I went with the adaptor because the very first pair of road shoes (its was a stupid buy for a first time road cyclist, on clearance with a partial carbon sole...) I had was 2 and 3 bolt compatible so I mounted the SPD cleats right onto the shoe. Result after less than 300 miles was disasterous...the carbon part of the left shoe sole splintered causing the cleat to become loose from the shoe and left me unable to unclip. I had to get my foot completely out of my shoe to get off my bike. I think this happened cause I may have mounted the cleats wrong or there was a manufacturing defect in the shoe. Either way, I will never buy a carbon fiber soled cycling shoe, (partial or whole) again.

After this happened I returned the shoes, luckily REI gave me a full refund and I bought some Bontrager Solsitce shoes...which have been fantastic for general riding and walking off the bike, perfectly comfortable with the A530 pedals. I just want to move that setup to a different bike and go with something more road oriented for the actual road bike for road riding/tri training now that I have road/tri shoes I really like.

Riding the road shoes with the adaptor on the A530s hasn't been bad but clipping in is a little harder and on longer rides...my knee doesn't like it (And yes i have been properly fit for my bike).


----------



## Sundog (Sep 25, 2013)

SwimCycle09 said:


> Thanks for your input, its brought me back to my original line of thinking that I might want double sided entry pedals (but I seem to be doing alright with single side now though).
> 
> I know Speedplay is the road way to go for this but Speedplays seem expensive to me. I can get the 105 pedals in their Carbon version for $80 and the cheapest Speedplays I have found are $114. I'd like to keep it under $100


I'd skip two lunches and get the zeros!

Good luck with whatever you choose.


----------



## SwimCycle09 (Apr 22, 2014)

Interesting article and lol yea I already pack a lunch everyday...I just can't see justifying going over $100 for pedals for my uses.


----------



## AndrwSwitch (May 28, 2009)

I rode secondhand Speedplays for years. The pedals can last a pretty long time. The cleats are still very expensive, so if you consider this route, make sure to consider that cost too. The retail packaging has everything you need to set up a bike and a pair of late-model shoes, but buying used pedals demands reading ads closely, to understand what you're really buying.

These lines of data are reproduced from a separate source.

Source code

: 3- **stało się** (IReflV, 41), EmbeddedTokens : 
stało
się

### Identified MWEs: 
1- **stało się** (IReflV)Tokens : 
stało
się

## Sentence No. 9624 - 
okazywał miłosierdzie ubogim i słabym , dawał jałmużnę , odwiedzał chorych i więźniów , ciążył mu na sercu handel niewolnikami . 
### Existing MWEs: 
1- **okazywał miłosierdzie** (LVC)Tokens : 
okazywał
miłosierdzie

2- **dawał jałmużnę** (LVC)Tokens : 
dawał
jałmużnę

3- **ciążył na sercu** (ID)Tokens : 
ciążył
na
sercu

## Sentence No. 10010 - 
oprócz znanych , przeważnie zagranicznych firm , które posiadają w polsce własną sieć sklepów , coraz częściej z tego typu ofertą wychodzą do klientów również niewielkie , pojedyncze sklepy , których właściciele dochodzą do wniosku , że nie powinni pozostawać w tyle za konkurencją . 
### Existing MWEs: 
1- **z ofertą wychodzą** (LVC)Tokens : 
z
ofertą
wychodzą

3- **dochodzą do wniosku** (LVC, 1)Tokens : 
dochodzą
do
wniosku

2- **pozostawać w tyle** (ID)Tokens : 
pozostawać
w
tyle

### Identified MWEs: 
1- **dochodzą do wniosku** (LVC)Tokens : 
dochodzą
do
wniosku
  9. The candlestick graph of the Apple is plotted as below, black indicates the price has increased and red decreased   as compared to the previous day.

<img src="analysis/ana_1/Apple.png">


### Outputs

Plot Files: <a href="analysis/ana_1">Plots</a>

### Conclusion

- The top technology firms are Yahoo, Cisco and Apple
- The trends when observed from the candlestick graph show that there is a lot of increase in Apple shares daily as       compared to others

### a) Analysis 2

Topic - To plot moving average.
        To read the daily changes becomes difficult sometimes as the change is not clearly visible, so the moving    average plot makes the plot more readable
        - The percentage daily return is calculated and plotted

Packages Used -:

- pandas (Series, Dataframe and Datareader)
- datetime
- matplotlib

Or just get some M530s. They shouldn't have the weird habits of the A530s, and I hear you can get them for $35. I use a different system on my mountain bikes.


----------



## SwimCycle09 (Apr 22, 2014)

Thanks everyone. I decided to go a slightly different direction with the Shimano R540's for $34.99. Figured if I hate the SPD-SL system I will only be out $35 vs $80 for the 5700 C.


----------